Natural Language Interactions. This is a bit tricky, because it goes way beyond just speech recognition; there has to be “meaning recognition”. Today, many of the applications running on smart phones allow you to just say what you want. I use SIRI (Nuance), Google and Vlingo pretty regularly, and they are all very good. But what’s impressive to me isn’t just how good they are, it’s the rate at which they seem to be improving. Both the recognition accuracy and the understanding of intent seem to be gaining ground very rapidly. I just did a fun test…I asked each engine (in my nice quiet office) “How many legs does an insect have?”…and all three interpreted my request perfectly. Google and Vlingo called up the right website with the question and answer…and SIRI came back with the answer – six! Pretty nice! My guess is the speech recognition is still a bit ahead of the “meaning recognition”… Just tried another experiment. I asked “Where can I celebrate Cinco de Mayo?” SIRI was smart enough to know I wanted a location, but tried to send me off to Sacramento (sorry – too far away for a margarita!) Vlingo and Google both rely on Google search, and did a general search which didn’t seem to associate my location… (one of them mis-recognized, but not so badly that they didn’t spit out identical results!) Anyways, I’d say we are close in this category, but this is where the biggest challenge lies.
Accurate Translation and Transcription.
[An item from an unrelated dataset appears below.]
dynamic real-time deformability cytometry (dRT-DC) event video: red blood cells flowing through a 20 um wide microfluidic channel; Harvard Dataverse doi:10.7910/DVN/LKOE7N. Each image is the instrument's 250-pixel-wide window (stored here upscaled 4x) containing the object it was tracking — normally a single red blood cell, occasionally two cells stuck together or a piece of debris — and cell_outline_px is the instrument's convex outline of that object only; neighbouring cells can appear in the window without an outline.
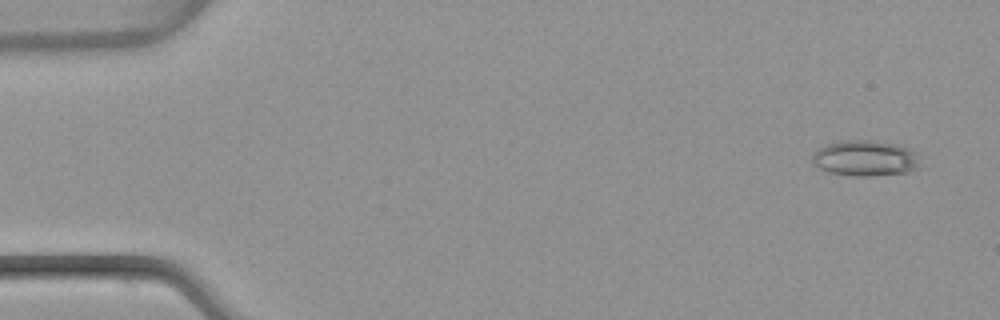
{"species": "common noctule bat (a hibernating species)", "species_latin": "Nyctalus noctula", "temperature_condition": "warm", "stored_images_in_passage": 49, "camera_frame_rate_fps": 3000, "um_per_image_px": 0.085, "animal": {"sex": "female", "body_mass_g": 22.7, "forearm_length_mm": 54.2}, "frame": {"image": 1, "passage_image": 1, "time_ms": 0.0, "image_size_px": [1000, 320], "cell_outline_px": [[920, 168], [908, 172], [868, 176], [852, 176], [828, 172], [820, 168], [812, 160], [812, 156], [820, 148], [828, 144], [840, 140], [872, 140], [896, 144], [920, 152]], "centroid_in_image_um": [73.63, 13.45], "position_along_channel_um": 11.4, "area_um2": 22.66}}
I suppose this is ultimately important in achieving the Holy Grail. I don’t do much of this myself, but it’s an important component to Item 2 above, and also necessary for dictating emails and text messages. When I last tested Nuance’s Dragon Dictate I was blown away by how well it performed. It’s probably the Nuance engine used in Apple’s Siri (you know, Nuance has a lot of engines to choose from!), and it’s really quite good. I think Nuance is a step ahead in this area.
Human Sounding TTS. The TTS (text-to-speech) technology in use today is quite remarkable. There are really good sounding engines from ATT, Nuance, Acapela, Neospeech, SVOX, Ivona, Loquendo and probably others! They are not quite “human”, but come very close. As more data gets thrown at unit selection (yes, size will not matter in the future!), they will essentially become intelligently spliced-together recordings that are indistinguishable from live performance.
Anyways, reputable companies are starting to combine and market these kinds of functions today, and I’d guess it’s a just a matter of five to ten years until you can have a conversation with a computer or smartphone that’s so good, it is difficult to tell whether it’s a live person or not!